Se Madre Natura è donna ci sarà un motivo
“Imagine a future and be in it / Feel this incredible nurture, soak it in / Your past is on loop — turn it off / See this possible future and be in it” ma soprattutto “Weave a matriarchal Dome” sono le parole con più potere penetrante di Future Forever. Il mondo degli uomini (molto spesso bianchi, molto spesso etero, quindi la categoria di persone di cui sempre più spesso mi vergogno di far parte) ci ha condotto sull’orlo dell’apocalisse. La politica ha fallito, la democrazia pure. È tempo di riconsegnare la vita nell’unico luogo in cui può davvero sentirsi al sicuro: in un grembo materno, tra le braccia di una figura femminile, come quella della mia amica seduta alla mia destra, che rappresenta la seconda categoria di fan hardcore ad un concerto di Björk: lacrime dall’inizio alla fine, intervallati da brevi commenti. «È bravissima.»

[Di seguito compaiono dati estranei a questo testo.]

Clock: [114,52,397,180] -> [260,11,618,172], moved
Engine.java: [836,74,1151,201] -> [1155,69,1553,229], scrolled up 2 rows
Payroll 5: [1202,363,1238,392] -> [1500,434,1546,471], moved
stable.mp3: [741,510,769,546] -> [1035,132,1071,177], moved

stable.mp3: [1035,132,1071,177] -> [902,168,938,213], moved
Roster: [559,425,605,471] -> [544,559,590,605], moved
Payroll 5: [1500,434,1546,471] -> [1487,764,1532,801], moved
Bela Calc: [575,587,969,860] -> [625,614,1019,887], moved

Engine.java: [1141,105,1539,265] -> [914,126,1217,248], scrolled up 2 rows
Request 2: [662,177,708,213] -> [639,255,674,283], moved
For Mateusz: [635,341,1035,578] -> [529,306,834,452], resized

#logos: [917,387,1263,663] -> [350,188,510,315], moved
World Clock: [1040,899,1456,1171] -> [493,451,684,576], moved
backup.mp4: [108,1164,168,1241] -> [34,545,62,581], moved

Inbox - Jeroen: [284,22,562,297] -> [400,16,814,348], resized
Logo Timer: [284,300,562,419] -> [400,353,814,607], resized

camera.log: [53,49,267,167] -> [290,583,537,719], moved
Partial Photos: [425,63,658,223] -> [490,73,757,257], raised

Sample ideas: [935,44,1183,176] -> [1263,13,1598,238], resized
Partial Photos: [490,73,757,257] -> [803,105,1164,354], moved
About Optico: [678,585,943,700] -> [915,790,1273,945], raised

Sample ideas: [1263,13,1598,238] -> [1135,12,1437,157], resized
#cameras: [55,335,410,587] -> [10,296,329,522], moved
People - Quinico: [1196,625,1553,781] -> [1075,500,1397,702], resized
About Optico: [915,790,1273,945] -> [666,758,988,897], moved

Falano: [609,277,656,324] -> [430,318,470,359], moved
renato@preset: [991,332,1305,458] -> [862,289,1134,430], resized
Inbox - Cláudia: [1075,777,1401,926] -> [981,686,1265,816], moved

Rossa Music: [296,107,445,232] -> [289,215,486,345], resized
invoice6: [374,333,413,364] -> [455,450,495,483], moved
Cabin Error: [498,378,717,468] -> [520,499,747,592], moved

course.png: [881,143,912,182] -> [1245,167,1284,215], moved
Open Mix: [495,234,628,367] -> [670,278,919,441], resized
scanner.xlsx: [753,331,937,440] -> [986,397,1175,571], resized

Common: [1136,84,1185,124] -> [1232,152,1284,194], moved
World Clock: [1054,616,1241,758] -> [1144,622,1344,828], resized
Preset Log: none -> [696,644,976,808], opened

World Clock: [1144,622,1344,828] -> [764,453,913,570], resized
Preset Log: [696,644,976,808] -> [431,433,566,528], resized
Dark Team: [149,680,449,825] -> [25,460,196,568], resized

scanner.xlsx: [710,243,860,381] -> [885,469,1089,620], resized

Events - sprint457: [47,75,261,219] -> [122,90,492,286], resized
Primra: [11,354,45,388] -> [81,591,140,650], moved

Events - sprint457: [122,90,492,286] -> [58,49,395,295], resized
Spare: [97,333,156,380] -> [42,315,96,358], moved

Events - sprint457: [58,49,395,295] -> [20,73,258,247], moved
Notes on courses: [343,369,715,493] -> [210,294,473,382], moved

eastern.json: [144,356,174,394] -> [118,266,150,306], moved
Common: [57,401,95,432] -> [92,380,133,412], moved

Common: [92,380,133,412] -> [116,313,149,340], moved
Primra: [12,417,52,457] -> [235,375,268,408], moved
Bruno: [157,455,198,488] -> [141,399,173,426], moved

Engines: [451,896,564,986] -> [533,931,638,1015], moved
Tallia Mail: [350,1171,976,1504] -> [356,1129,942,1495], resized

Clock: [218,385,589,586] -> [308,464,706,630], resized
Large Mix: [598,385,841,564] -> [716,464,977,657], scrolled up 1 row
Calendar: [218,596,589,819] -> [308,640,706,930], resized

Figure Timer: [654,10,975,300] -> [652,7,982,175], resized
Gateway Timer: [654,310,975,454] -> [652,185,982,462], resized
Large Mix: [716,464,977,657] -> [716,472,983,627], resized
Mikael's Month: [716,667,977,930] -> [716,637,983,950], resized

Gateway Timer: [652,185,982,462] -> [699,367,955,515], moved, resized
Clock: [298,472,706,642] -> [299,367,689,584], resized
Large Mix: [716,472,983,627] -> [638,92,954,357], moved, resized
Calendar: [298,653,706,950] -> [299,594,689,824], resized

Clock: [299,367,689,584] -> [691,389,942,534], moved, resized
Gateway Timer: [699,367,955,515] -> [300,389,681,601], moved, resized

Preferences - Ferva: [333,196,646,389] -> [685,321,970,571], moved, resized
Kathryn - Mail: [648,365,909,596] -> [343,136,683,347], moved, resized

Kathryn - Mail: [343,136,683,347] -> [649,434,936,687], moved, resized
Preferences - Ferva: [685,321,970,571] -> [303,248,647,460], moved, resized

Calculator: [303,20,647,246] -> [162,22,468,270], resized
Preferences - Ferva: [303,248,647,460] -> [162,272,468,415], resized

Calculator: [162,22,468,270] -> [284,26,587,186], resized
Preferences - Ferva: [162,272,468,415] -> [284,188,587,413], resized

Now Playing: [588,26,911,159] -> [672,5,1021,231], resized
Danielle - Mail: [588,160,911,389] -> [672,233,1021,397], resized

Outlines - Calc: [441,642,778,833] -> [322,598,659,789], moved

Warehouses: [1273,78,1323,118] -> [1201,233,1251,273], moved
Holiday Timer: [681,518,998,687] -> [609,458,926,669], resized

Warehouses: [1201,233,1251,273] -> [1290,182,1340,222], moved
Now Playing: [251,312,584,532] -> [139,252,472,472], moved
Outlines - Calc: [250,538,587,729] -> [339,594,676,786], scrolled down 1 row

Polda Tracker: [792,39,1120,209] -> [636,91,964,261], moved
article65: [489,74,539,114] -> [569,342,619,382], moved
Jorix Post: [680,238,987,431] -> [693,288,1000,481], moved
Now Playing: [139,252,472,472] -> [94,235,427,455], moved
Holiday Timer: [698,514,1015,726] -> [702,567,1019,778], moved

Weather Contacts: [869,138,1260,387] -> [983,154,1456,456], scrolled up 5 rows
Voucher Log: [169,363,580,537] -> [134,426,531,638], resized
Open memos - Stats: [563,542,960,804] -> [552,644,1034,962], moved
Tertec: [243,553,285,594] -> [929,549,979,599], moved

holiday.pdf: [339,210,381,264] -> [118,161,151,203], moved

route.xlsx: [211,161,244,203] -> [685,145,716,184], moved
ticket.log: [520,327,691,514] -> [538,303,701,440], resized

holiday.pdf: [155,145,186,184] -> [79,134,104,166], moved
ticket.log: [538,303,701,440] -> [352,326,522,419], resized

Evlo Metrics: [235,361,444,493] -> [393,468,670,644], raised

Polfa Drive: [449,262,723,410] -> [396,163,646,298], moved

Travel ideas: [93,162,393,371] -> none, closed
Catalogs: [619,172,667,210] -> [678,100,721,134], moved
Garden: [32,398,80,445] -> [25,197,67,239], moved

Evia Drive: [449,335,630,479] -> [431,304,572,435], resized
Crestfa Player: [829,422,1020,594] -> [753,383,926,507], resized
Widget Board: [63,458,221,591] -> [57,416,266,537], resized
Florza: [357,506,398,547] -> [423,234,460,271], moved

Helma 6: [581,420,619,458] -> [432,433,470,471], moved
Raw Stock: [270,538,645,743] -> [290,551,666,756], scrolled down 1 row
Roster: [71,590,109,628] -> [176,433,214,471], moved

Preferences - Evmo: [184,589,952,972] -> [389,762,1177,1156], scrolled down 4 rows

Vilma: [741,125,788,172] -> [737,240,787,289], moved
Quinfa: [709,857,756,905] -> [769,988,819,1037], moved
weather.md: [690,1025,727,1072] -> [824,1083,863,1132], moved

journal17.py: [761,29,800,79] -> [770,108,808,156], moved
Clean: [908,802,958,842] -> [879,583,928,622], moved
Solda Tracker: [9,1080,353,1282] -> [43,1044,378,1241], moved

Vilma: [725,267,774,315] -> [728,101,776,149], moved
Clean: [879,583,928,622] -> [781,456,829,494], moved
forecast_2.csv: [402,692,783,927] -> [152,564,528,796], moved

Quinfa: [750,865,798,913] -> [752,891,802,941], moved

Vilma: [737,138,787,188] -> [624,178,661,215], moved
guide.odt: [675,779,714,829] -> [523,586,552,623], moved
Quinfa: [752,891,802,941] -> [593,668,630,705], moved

Se Madre Natura è donna ci sarà un motivo. Ed è allora lì che i versi degli uccelli, il suono dell’acqua, le sei flautiste che paiono quasi ninfee su uno stagno quando vorticano attorno alla loro Dea della foresta col microfono in mano, l’intera estetica visiva del concerto di Björk a Milano , tra anemoni di qualche xenopianeta e tubuli di micelio pulsanti non sono che un richiamo all’attenzione. Questo è quello che abbiamo, e questo è quello che possiamo perdere se non agiamo ora. Il futuro, per citare l’amato Bifo, è inscritto nel presente. Bisogna solo capire per quanto tempo riusciremo a raccontarci la cazzata per cui, girando la testa dall’altra parte, andrà tutto bene.